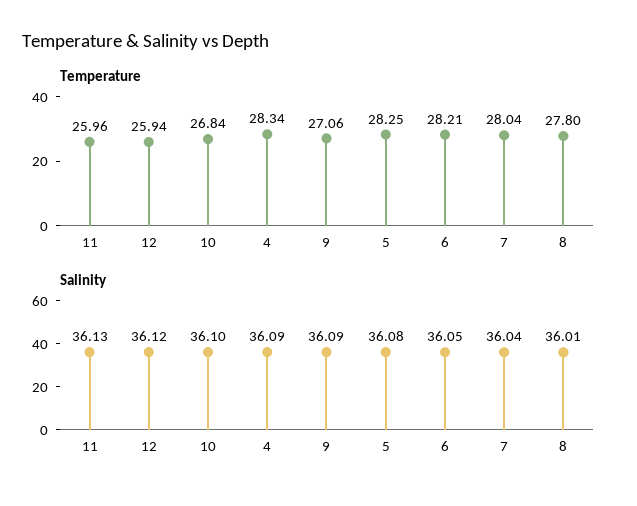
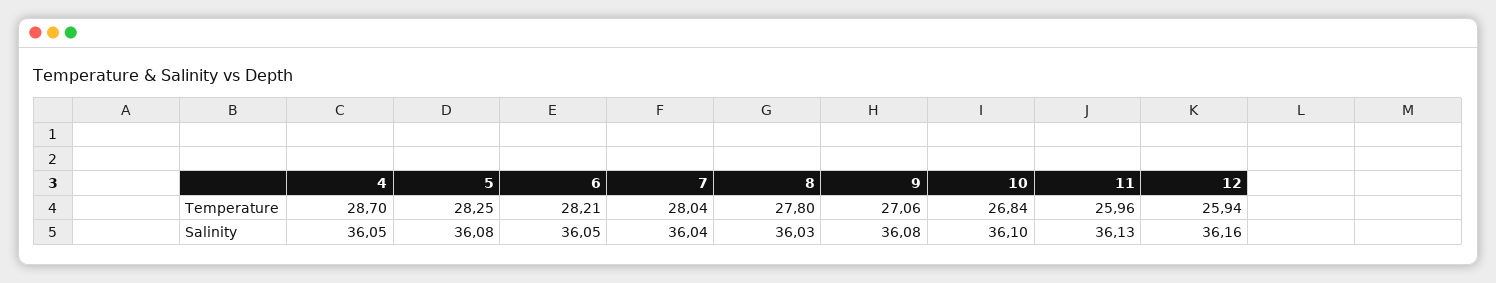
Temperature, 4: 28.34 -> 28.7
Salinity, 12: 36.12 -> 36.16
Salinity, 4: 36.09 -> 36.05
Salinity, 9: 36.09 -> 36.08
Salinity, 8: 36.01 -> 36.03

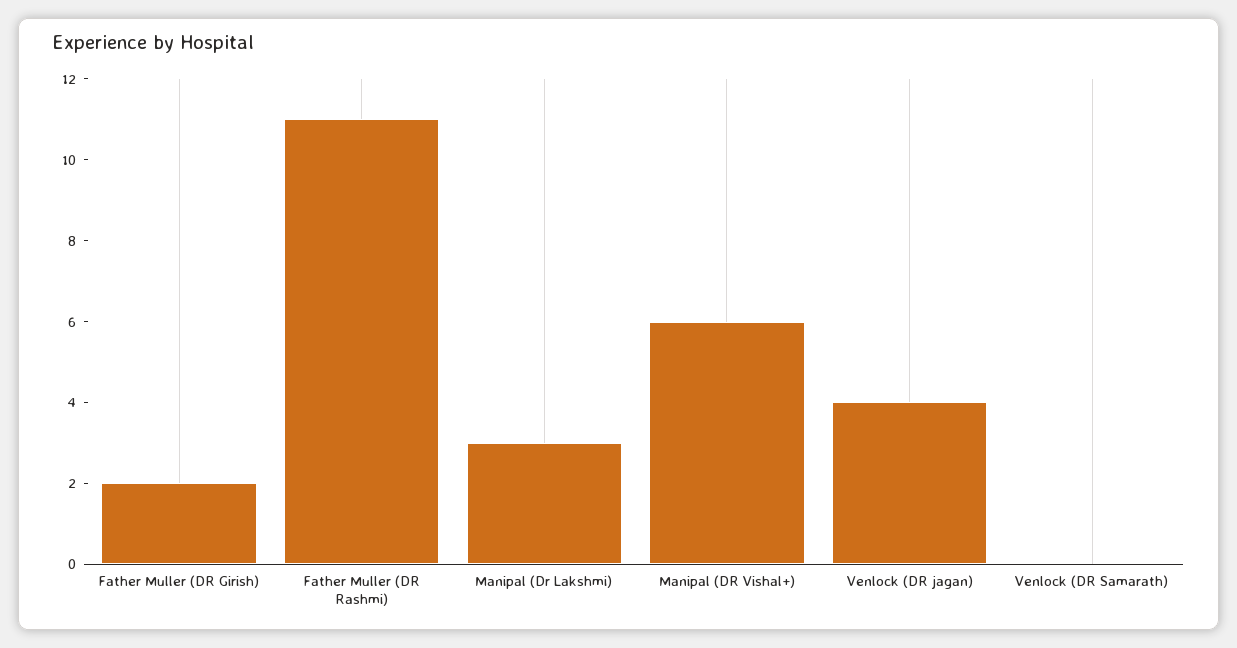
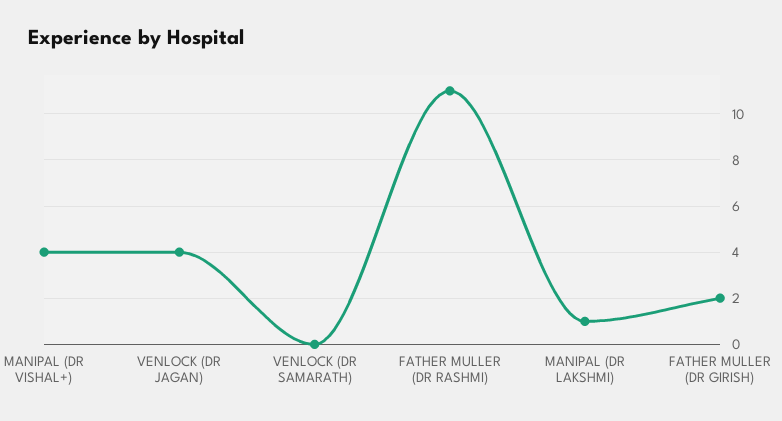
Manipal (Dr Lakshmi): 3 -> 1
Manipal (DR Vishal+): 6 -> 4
- - - - - - -
> _WORK INSTRUCTIONS_
For each line above that holds the string "Manipal", provide a copy of that line.

> _REPLY TO THE TASK_
Manipal (Dr Lakshmi): 3 -> 1
Manipal (DR Vishal+): 6 -> 4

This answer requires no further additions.